Vandyousefi and colleagues analyzed data from 3,707 mothers and their children (aged 1 to 5 years), using data from the 2014 Los Angeles County WIC Survey (81% Hispanic13% exposed to gestational diabetes). Within the cohort, 27% of children were exclusively breastfed for at least 6 months and 23% were high consumers of sugar-sweetened beverages, defined as at least three servings of sugary drinks per day. Mean age of children was 3 years at the time mothers were surveyed. Among children, 19% had either high weight for length (age 1 to 2 years) or obesity (age 2 to 5 years).
Researchers found that, compared with offspring of mothers with gestational diabetes who were not exclusively breastfed, offspring of mothers with gestational diabetes who were exclusively breastfed had lower odds of obesity, with ORs of 0.39 for children aged 1 to 5 years (95% CI, 0.31-0.49) and 0.4 for children aged 2 to 5 years (95% CI, 0.28-0.58), as did the offspring of women without gestational diabetes who were exclusively breastfed.

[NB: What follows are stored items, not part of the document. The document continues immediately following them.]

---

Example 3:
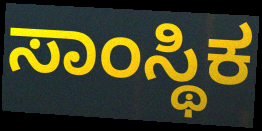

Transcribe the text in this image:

ಸಾಂಸ್ಥಿಕ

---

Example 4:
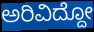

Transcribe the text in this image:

ಅರಿವಿದ್ದೋ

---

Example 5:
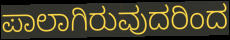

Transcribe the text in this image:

ಪಾಲಾಗಿರುವುದರಿಂದ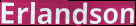
Erlandson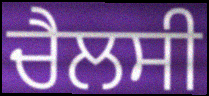
ਚੈਲਸੀ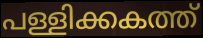
പള്ളിക്കകത്ത്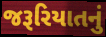
જરૂરિયાતનું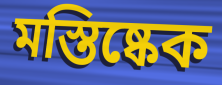
মস্তিষ্কেক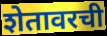
शेतावरची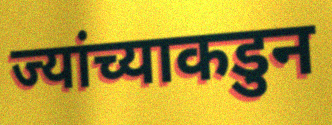
ज्यांच्याकडुनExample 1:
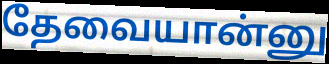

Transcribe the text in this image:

தேவையான்னு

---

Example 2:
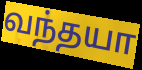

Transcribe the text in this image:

வந்தயா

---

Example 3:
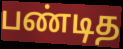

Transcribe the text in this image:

பண்டித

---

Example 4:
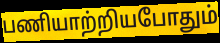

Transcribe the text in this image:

பணியாற்றியபோதும்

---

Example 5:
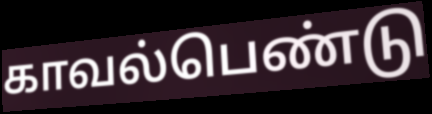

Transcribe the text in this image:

காவல்பெண்டு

Among offspring exposed to gestational diabetes who had high concurrent sugar-sweetened beverage intake, those with and without exclusive breastfeeding had similar odds for obesity, whereas similar children with low sugary drink intake (less than one serving per day) who were exclusively breastfed did have lower odds for obesity.
Researchers also found that exclusive breastfeeding was protective for obesity among children not exposed to gestational diabetes, regardless of their sugary drink intake.
“These findings highlight the need for interventions targeting mothers with and without [gestational diabetes] to focus on promoting [exclusive breastfeeding] and limiting [sugar-sweetened beverage] intake in their children during early childhood," the researchers wrote. – by Regina Schaffer
Disclosures: First 5 LA funded this study. The authors report no relevant financial disclosures.